For the second derivative, we again take derivatives:
\begin{align*}
\frac{dy}{dx} &= -\frac{x}{y}\\
\frac{d}{dx}\left(\frac{dy}{dx}\right) &= -\frac{d}{dx}\left(\frac{x}{y}\right)\\
\frac{d^2y}{dx^2} &= -\left(\frac{y(x)' - x(y')}{y^2}\right)\\
\frac{d^2y}{dx^2} &= \frac{x\frac{dy}{dx} - y}{y^2}\\
\frac{d^2y}{dx^2} &= \frac{x\left(-\frac{x}{y}\right) - y}{y^2}.
\end{align*}
The last equality, because $\frac{dy}{dx}=-\frac{x}{y}$. So now we plug in $x=0$, $y=\pm 1$ into this equation, and we get that $y''(0) = -\frac{y}{y^2} = -\frac{1}{y} = -\frac{1}{\pm 1}=\mp 1$. That is, $y''(0)=1$ on $(0,-1)$, and $y''(0)=-1$ on $(0,1)$.
Of course, if your implicit curve has a single point on the vertical line $x=0$, then you only have one value of $y$ to contend with, so the process will be simpler (as far as evaluating).
But: Notice that you don't take the derivative of the function you get after evaluating at $x=0$ to get the second derivative!

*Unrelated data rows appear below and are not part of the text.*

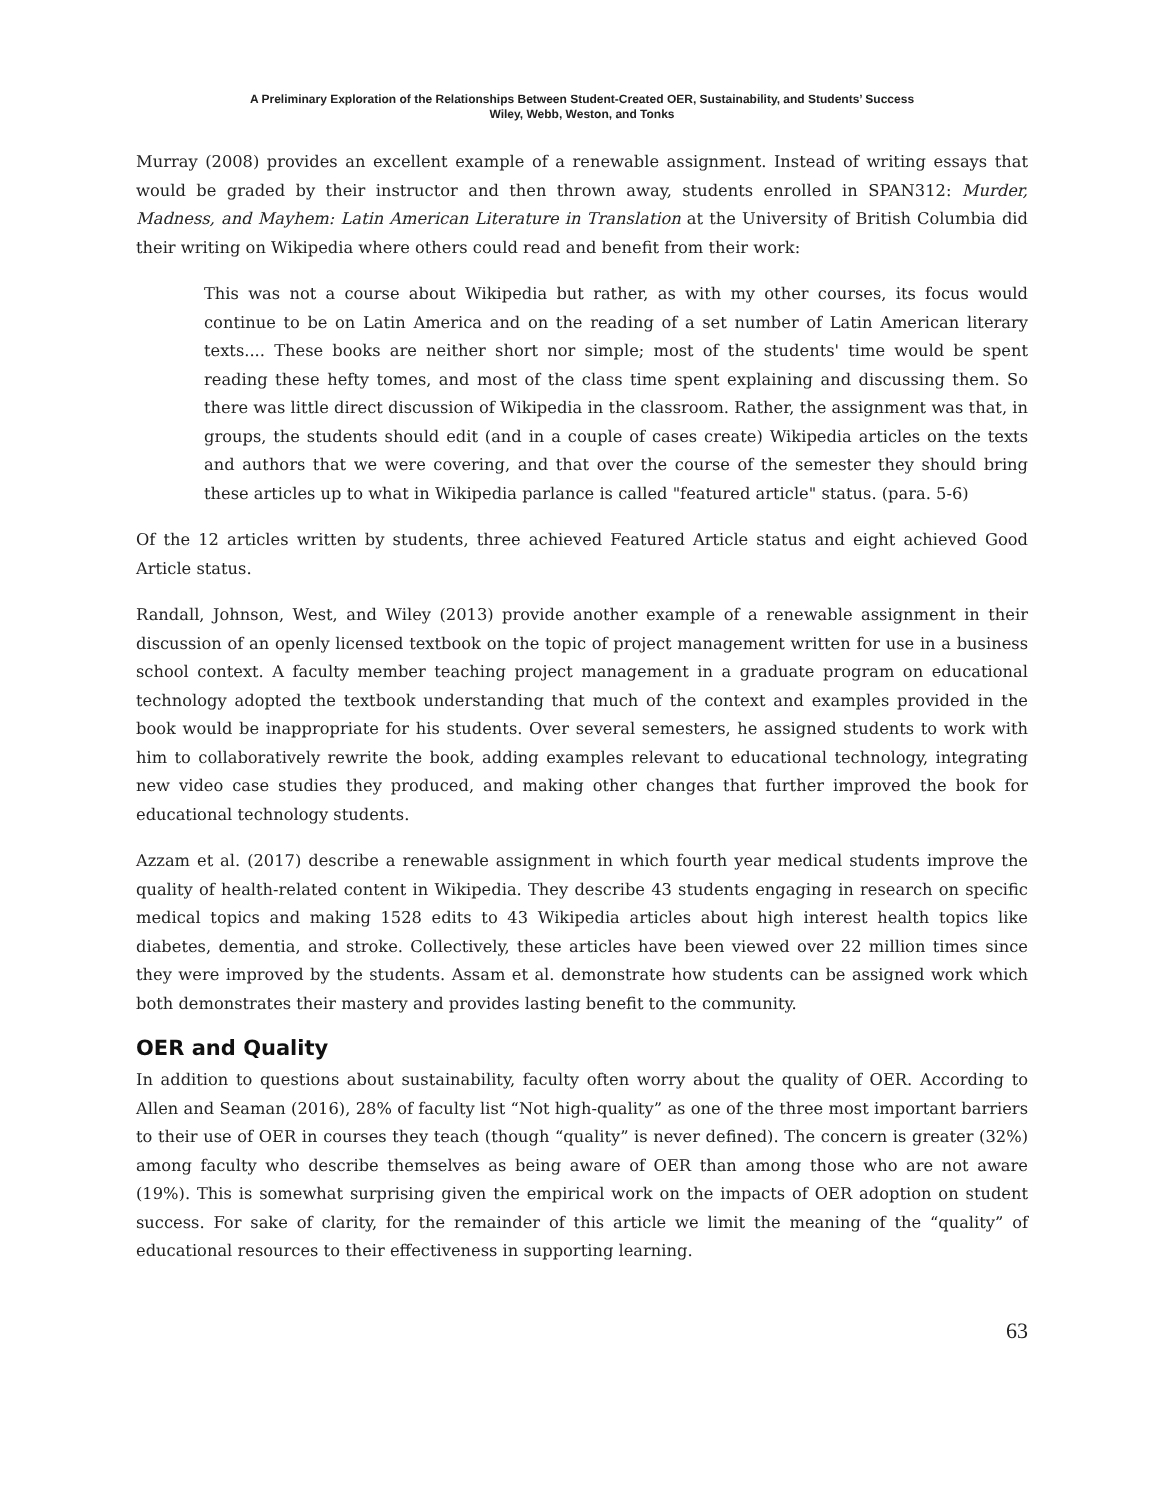A Preliminary Exploration of the Relationships Between Student-Created OER, Sustainability, and Students’ Success
Wiley, Webb, Weston, and Tonks
Murray (2008) provides an excellent example of a renewable assignment. Instead of writing essays that would be graded by their instructor and then thrown away, students enrolled in SPAN312: Murder, Madness, and Mayhem: Latin American Literature in Translation at the University of British Columbia did their writing on Wikipedia where others could read and benefit from their work:
This was not a course about Wikipedia but rather, as with my other courses, its focus would continue to be on Latin America and on the reading of a set number of Latin American literary texts.... These books are neither short nor simple; most of the students' time would be spent reading these hefty tomes, and most of the class time spent explaining and discussing them. So there was little direct discussion of Wikipedia in the classroom. Rather, the assignment was that, in groups, the students should edit (and in a couple of cases create) Wikipedia articles on the texts and authors that we were covering, and that over the course of the semester they should bring these articles up to what in Wikipedia parlance is called "featured article" status. (para. 5-6)
Of the 12 articles written by students, three achieved Featured Article status and eight achieved Good Article status.
Randall, Johnson, West, and Wiley (2013) provide another example of a renewable assignment in their discussion of an openly licensed textbook on the topic of project management written for use in a business school context. A faculty member teaching project management in a graduate program on educational technology adopted the textbook understanding that much of the context and examples provided in the book would be inappropriate for his students. Over several semesters, he assigned students to work with him to collaboratively rewrite the book, adding examples relevant to educational technology, integrating new video case studies they produced, and making other changes that further improved the book for educational technology students.
Azzam et al. (2017) describe a renewable assignment in which fourth year medical students improve the quality of health-related content in Wikipedia. They describe 43 students engaging in research on specific medical topics and making 1528 edits to 43 Wikipedia articles about high interest health topics like diabetes, dementia, and stroke. Collectively, these articles have been viewed over 22 million times since they were improved by the students. Assam et al. demonstrate how students can be assigned work which both demonstrates their mastery and provides lasting benefit to the community.
OER and Quality
In addition to questions about sustainability, faculty often worry about the quality of OER. According to Allen and Seaman (2016), 28% of faculty list “Not high-quality” as one of the three most important barriers to their use of OER in courses they teach (though “quality” is never defined). The concern is greater (32%) among faculty who describe themselves as being aware of OER than among those who are not aware (19%). This is somewhat surprising given the empirical work on the impacts of OER adoption on student success. For sake of clarity, for the remainder of this article we limit the meaning of the “quality” of educational resources to their effectiveness in supporting learning.
63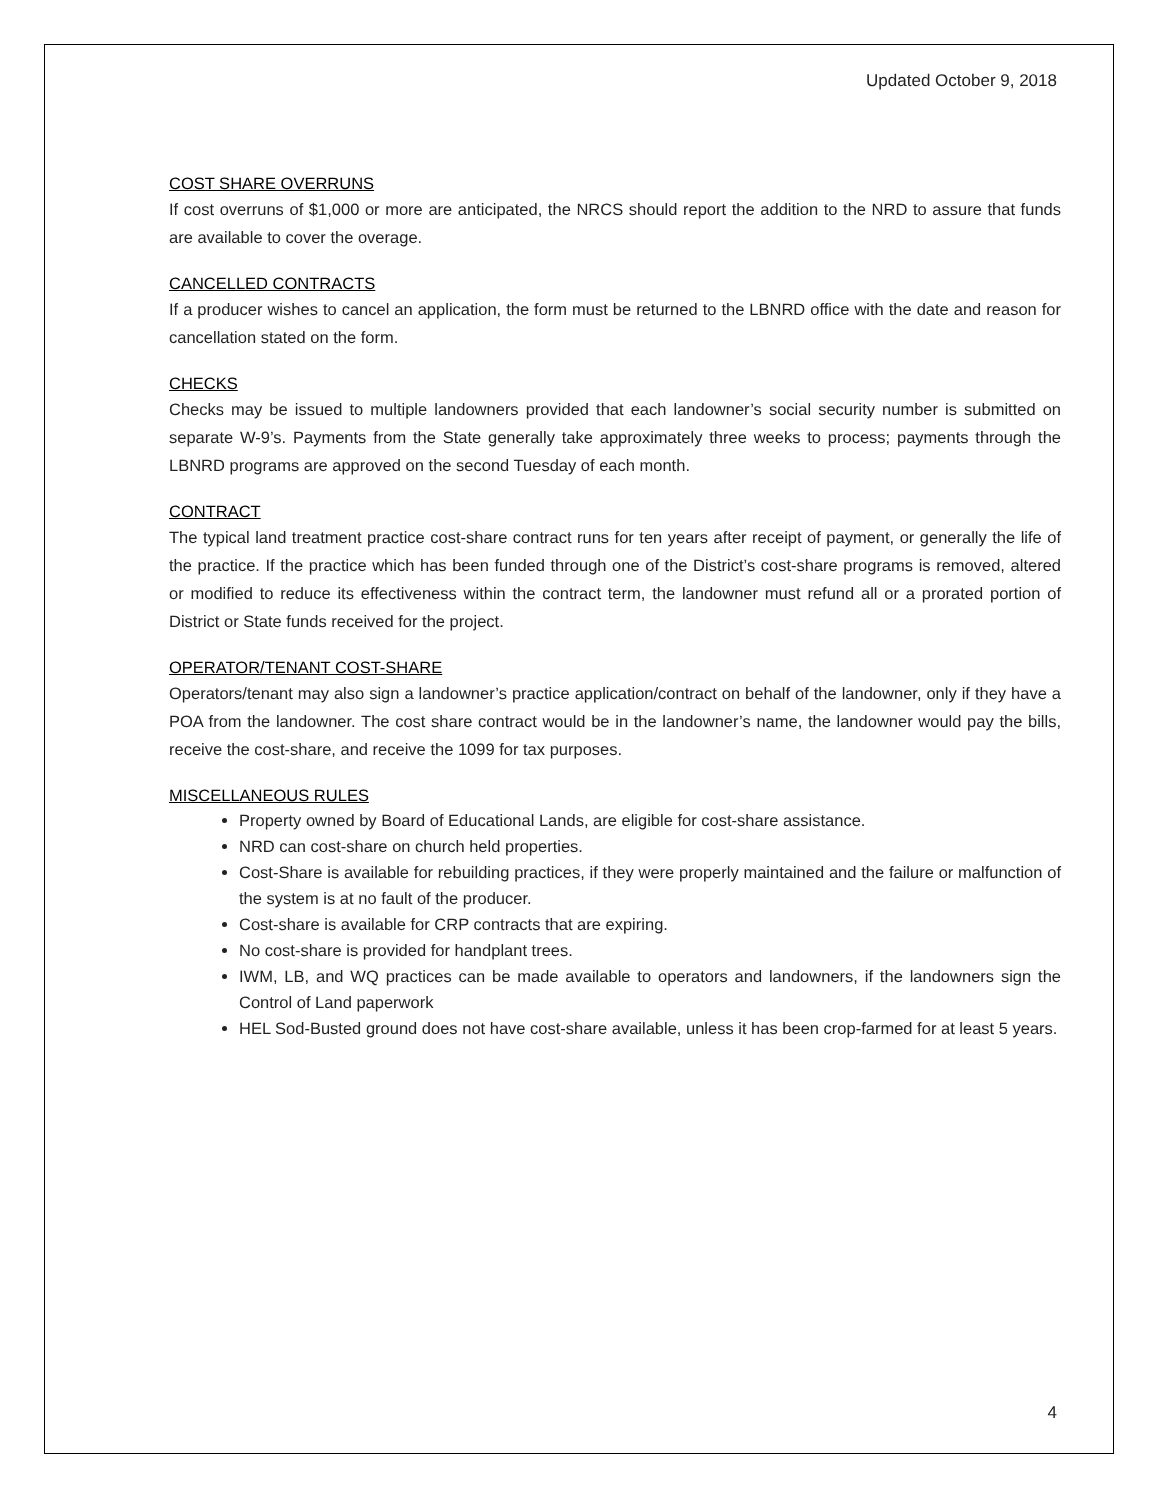Updated October 9, 2018
COST SHARE OVERRUNS
If cost overruns of $1,000 or more are anticipated, the NRCS should report the addition to the NRD to assure that funds are available to cover the overage.
CANCELLED CONTRACTS
If a producer wishes to cancel an application, the form must be returned to the LBNRD office with the date and reason for cancellation stated on the form.
CHECKS
Checks may be issued to multiple landowners provided that each landowner’s social security number is submitted on separate W-9’s. Payments from the State generally take approximately three weeks to process; payments through the LBNRD programs are approved on the second Tuesday of each month.
CONTRACT
The typical land treatment practice cost-share contract runs for ten years after receipt of payment, or generally the life of the practice. If the practice which has been funded through one of the District’s cost-share programs is removed, altered or modified to reduce its effectiveness within the contract term, the landowner must refund all or a prorated portion of District or State funds received for the project.
OPERATOR/TENANT COST-SHARE
Operators/tenant may also sign a landowner’s practice application/contract on behalf of the landowner, only if they have a POA from the landowner. The cost share contract would be in the landowner’s name, the landowner would pay the bills, receive the cost-share, and receive the 1099 for tax purposes.
MISCELLANEOUS RULES
Property owned by Board of Educational Lands, are eligible for cost-share assistance.
NRD can cost-share on church held properties.
Cost-Share is available for rebuilding practices, if they were properly maintained and the failure or malfunction of the system is at no fault of the producer.
Cost-share is available for CRP contracts that are expiring.
No cost-share is provided for handplant trees.
IWM, LB, and WQ practices can be made available to operators and landowners, if the landowners sign the Control of Land paperwork
HEL Sod-Busted ground does not have cost-share available, unless it has been crop-farmed for at least 5 years.
4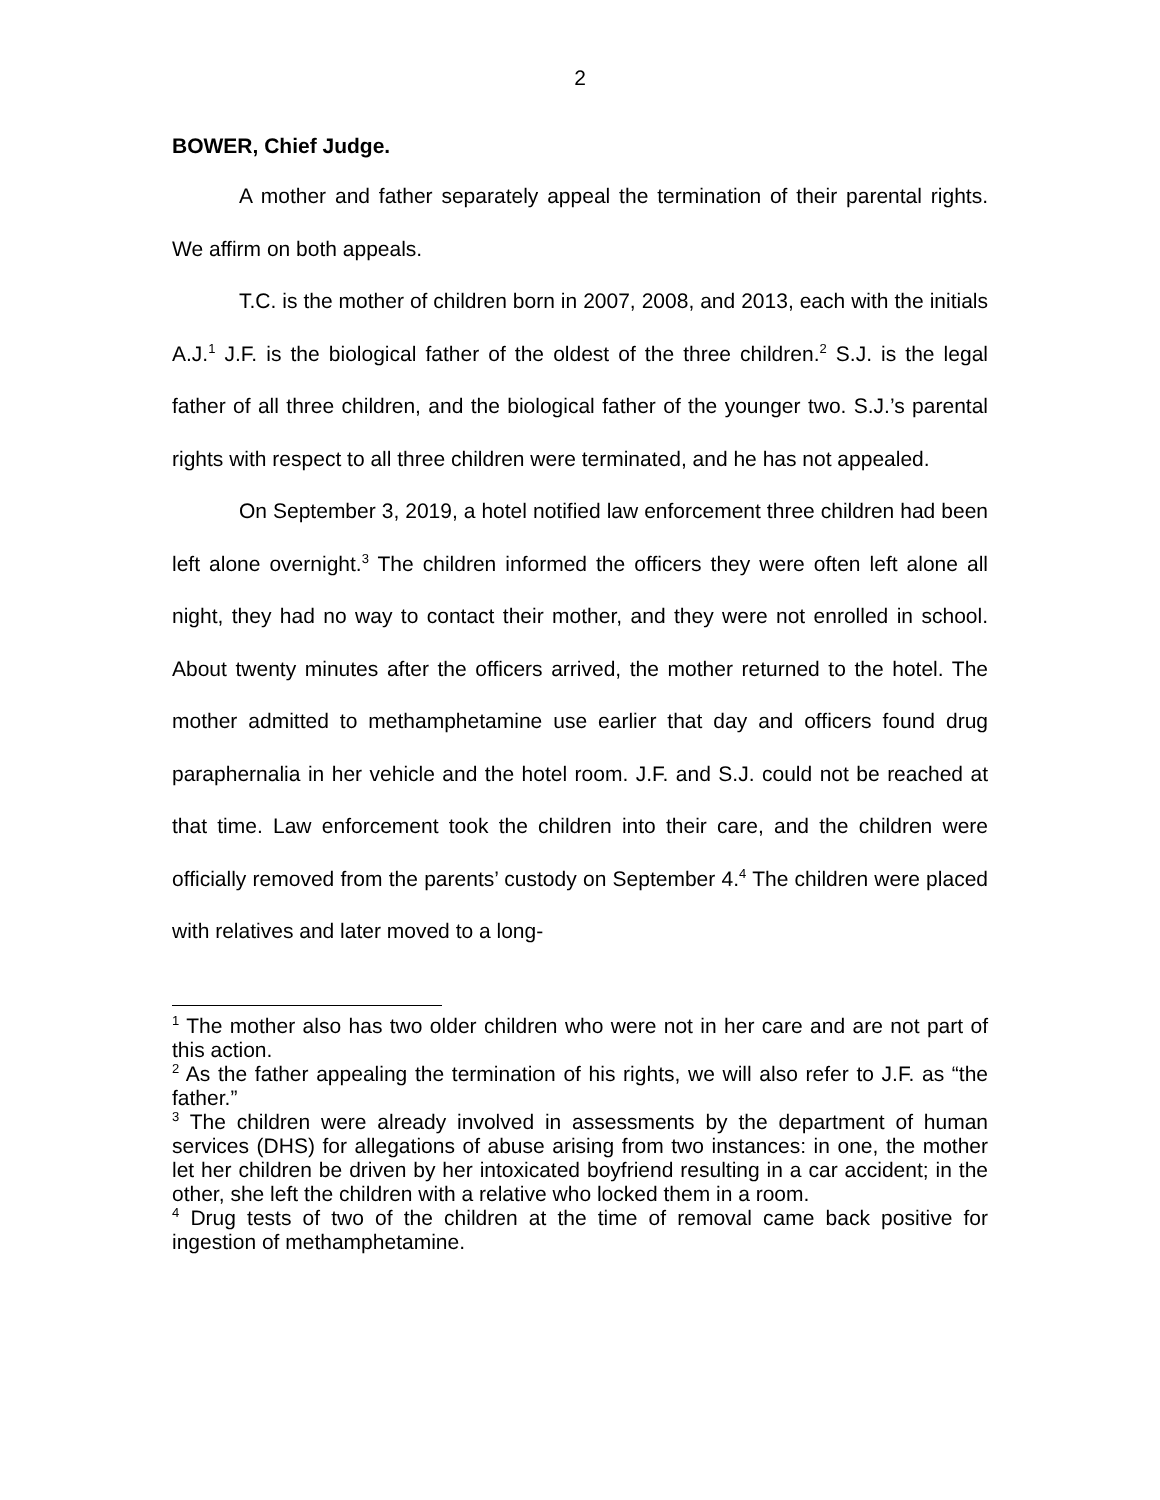2
BOWER, Chief Judge.
A mother and father separately appeal the termination of their parental rights. We affirm on both appeals.
T.C. is the mother of children born in 2007, 2008, and 2013, each with the initials A.J.<sup>1</sup> J.F. is the biological father of the oldest of the three children.<sup>2</sup> S.J. is the legal father of all three children, and the biological father of the younger two. S.J.’s parental rights with respect to all three children were terminated, and he has not appealed.
On September 3, 2019, a hotel notified law enforcement three children had been left alone overnight.<sup>3</sup> The children informed the officers they were often left alone all night, they had no way to contact their mother, and they were not enrolled in school. About twenty minutes after the officers arrived, the mother returned to the hotel. The mother admitted to methamphetamine use earlier that day and officers found drug paraphernalia in her vehicle and the hotel room. J.F. and S.J. could not be reached at that time. Law enforcement took the children into their care, and the children were officially removed from the parents’ custody on September 4.<sup>4</sup> The children were placed with relatives and later moved to a long-
<sup>1</sup> The mother also has two older children who were not in her care and are not part of this action.
<sup>2</sup> As the father appealing the termination of his rights, we will also refer to J.F. as “the father.”
<sup>3</sup> The children were already involved in assessments by the department of human services (DHS) for allegations of abuse arising from two instances: in one, the mother let her children be driven by her intoxicated boyfriend resulting in a car accident; in the other, she left the children with a relative who locked them in a room.
<sup>4</sup> Drug tests of two of the children at the time of removal came back positive for ingestion of methamphetamine.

You have to take the entire function and only after differentiating again do you once again plug in $x=0$ and the value of $y$ in order to find $y''(0)$.
Added: If all you want is to find the values of $y''(0)$ and $y'(0)$, you can avoid some complications in the computation of $\frac{d^2y}{dx^2}$ by starting from before you solved for $y'$. In the example above, after we find that when $x=0$ we have $y=\pm 1$ and $y'(0)=0$, we can start from the second line in the computation of $y'$:
$$2x + 2y\frac{dy}{dx} = 0,$$
and after simplifying by cancelling the $2$, we can take derivatives again: just be careful with the product rule:
\begin{align*}
x + 2yy' &= 0\\
\frac{d}{dx}(x+2yy') &= 0\\
1 + 2(y'y' + yy'') &= 0\\
2(y')^2 + yy'' &= -1.
\end{align*}
Now, plugging in $x=0$, $y'(0)=0$, and $y(0)=\pm 1$, we get $\pm 1y''(0)=-1$, hence $y''(0) = \mp 1$; i.e., $y''(0)=1$ when $y=-1$ and $y''(0)=-1$ when $y=1$. Then you don't have to worry about fractions until you start solving.